Want to connect with Materialize? Join our growing community on Slack!

Quick Start

Get up and running with Materialize in a matter of minutes

Get Started

To help you get started with Materialize we’ll
  • Install, run, and connect to Materialize
  • Explore its API
  • Set up a real-time stream to perform aggregations on Wikipedia user edits.
Prerequisites:

To complete this demo, you need:

  • Command line and network access.
  • A Materialize-compatible CLI. If you have Materialize installed, psql works.

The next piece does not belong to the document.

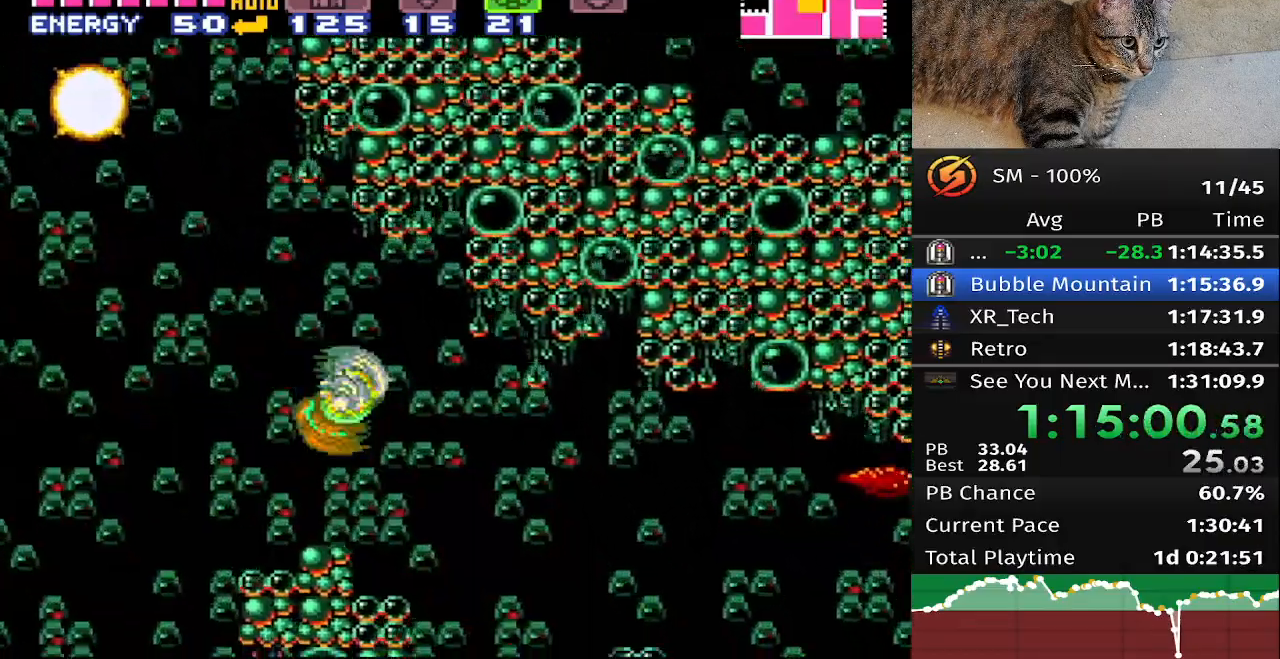
{"buttons": ["DPAD_RIGHT"], "events": []}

We also highly recommend checking out What is Materialize?

Install, run, connect

1

Install the materialized binary

  • Docker
  • MacOs
  • Linux
  • Build from source
  • Run the Binary
  • We provide the materialize/materialized image in Docker Hub. If you already have Docker installed, you can run materialized with your tools in the usual way. For example:

    docker run -p 6875:6875 materialize/materialized:v0.5.2 --workers 1
  • Assuming you’ve installed Homebrew:

    brew install MaterializeInc/materialize/materialized
  • apt (Ubuntu, Debian, or variants)
    Run the following commands as root.

    # Add the signing key for the Materialize apt repository
    apt-key adv --keyserver keyserver.ubuntu.com --recv-keys 379CE192D401AB61
    # Add and update the repository
    sh -c 'echo "deb http://packages.materialize.io/apt/ /" > /etc/apt/sources.list.d/materialize.list'
    apt update
    # Install materialized
    apt install materialized
  • Materialize is written primarily in Rust, but incorporates several components written in C. To build Materialize, you will need to acquire the following tools:

    A recent version of Git

    A C compiler that supports C11

    CMake v3.2+

    Rust v1.48.0+

    Your system’s package manager, like Homebrew on macOS or APT on Debian, likely contains sufficiently recent versions of Git, a C compiler, and CMake. However, we recommend installing Rust via rustup. rustup configures your system so that running cargo build in the Materialize repository will automatically download and use the correct version of Rust.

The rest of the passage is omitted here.